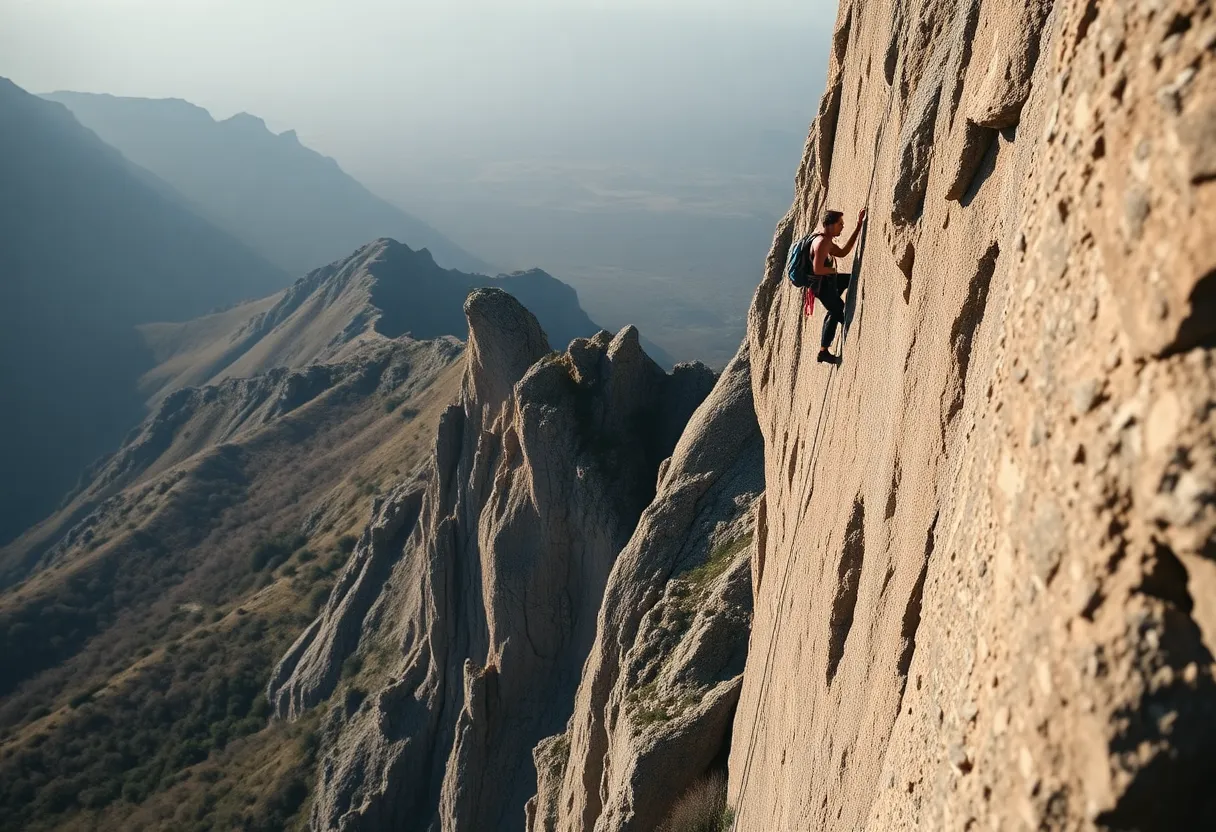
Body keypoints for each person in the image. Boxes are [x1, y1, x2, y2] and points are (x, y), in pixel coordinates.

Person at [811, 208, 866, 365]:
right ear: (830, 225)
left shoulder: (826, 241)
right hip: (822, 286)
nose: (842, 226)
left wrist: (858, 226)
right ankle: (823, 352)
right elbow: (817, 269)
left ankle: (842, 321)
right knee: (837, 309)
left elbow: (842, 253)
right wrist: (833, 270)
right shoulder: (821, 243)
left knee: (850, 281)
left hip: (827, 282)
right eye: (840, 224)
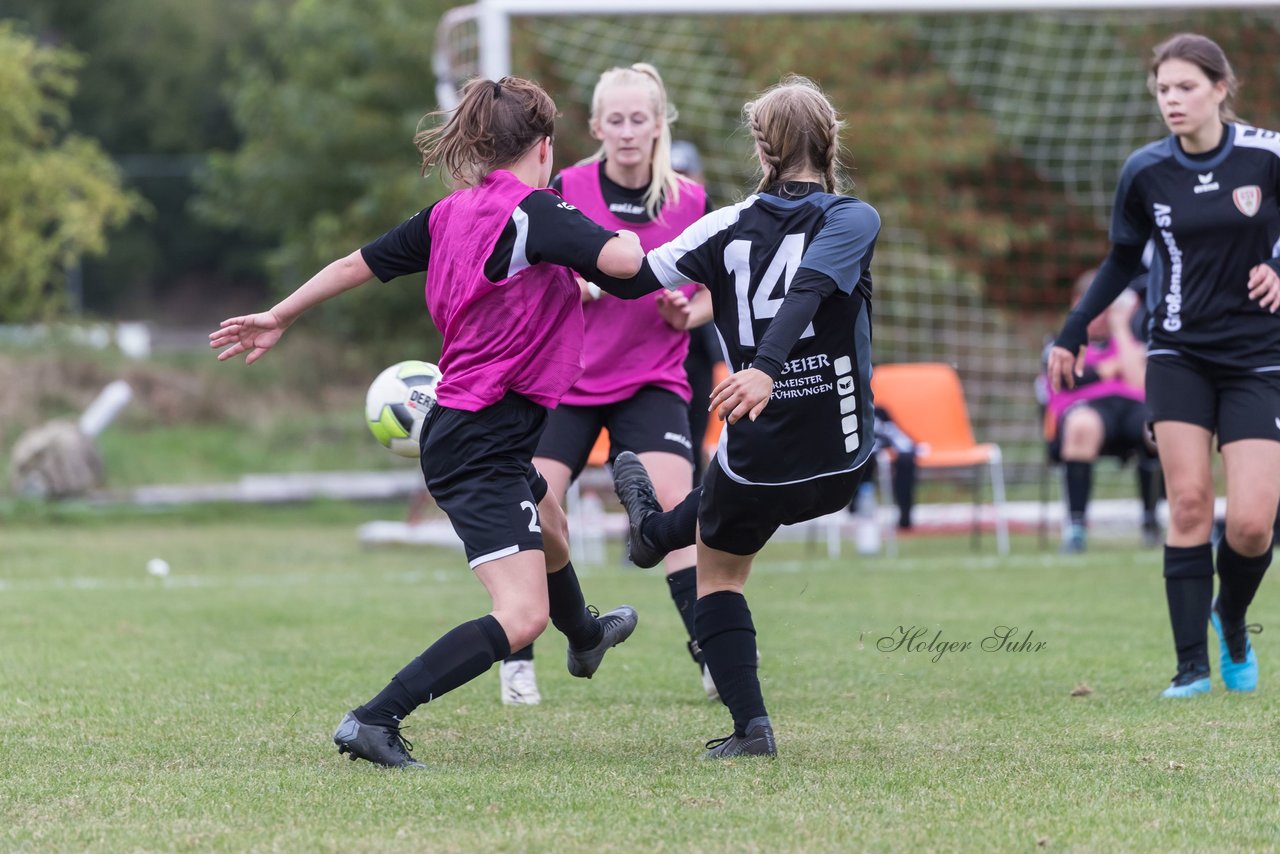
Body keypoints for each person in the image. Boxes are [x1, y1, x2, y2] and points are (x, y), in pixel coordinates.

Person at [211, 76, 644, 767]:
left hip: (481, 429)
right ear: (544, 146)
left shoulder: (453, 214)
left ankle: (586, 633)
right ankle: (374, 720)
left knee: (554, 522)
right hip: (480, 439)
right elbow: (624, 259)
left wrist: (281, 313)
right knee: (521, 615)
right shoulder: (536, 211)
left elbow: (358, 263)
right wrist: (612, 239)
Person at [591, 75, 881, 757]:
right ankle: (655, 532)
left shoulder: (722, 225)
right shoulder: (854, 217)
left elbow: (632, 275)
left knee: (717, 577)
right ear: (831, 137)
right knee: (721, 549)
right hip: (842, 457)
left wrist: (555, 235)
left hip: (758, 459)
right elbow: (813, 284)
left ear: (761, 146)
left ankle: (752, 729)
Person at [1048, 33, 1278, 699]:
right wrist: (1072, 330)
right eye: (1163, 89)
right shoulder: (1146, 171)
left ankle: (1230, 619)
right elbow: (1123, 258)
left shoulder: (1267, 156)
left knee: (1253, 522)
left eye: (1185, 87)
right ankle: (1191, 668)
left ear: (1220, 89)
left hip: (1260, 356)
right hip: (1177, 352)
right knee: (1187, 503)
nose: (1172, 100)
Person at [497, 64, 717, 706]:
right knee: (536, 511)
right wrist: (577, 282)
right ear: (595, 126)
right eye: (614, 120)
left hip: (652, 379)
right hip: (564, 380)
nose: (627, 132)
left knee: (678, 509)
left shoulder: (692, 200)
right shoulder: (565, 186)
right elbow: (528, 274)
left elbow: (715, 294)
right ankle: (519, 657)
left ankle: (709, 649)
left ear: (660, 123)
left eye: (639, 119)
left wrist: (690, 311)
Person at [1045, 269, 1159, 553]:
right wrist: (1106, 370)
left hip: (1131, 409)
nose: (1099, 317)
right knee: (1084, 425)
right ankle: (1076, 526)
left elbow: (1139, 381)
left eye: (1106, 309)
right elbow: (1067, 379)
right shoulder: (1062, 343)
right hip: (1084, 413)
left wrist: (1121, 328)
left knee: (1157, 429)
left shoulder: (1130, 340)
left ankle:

◆ ◆ ◆ ◆ ◆

Problem: The answer should be one number, the count of lines in this material that include the word "knee".

Reply: 12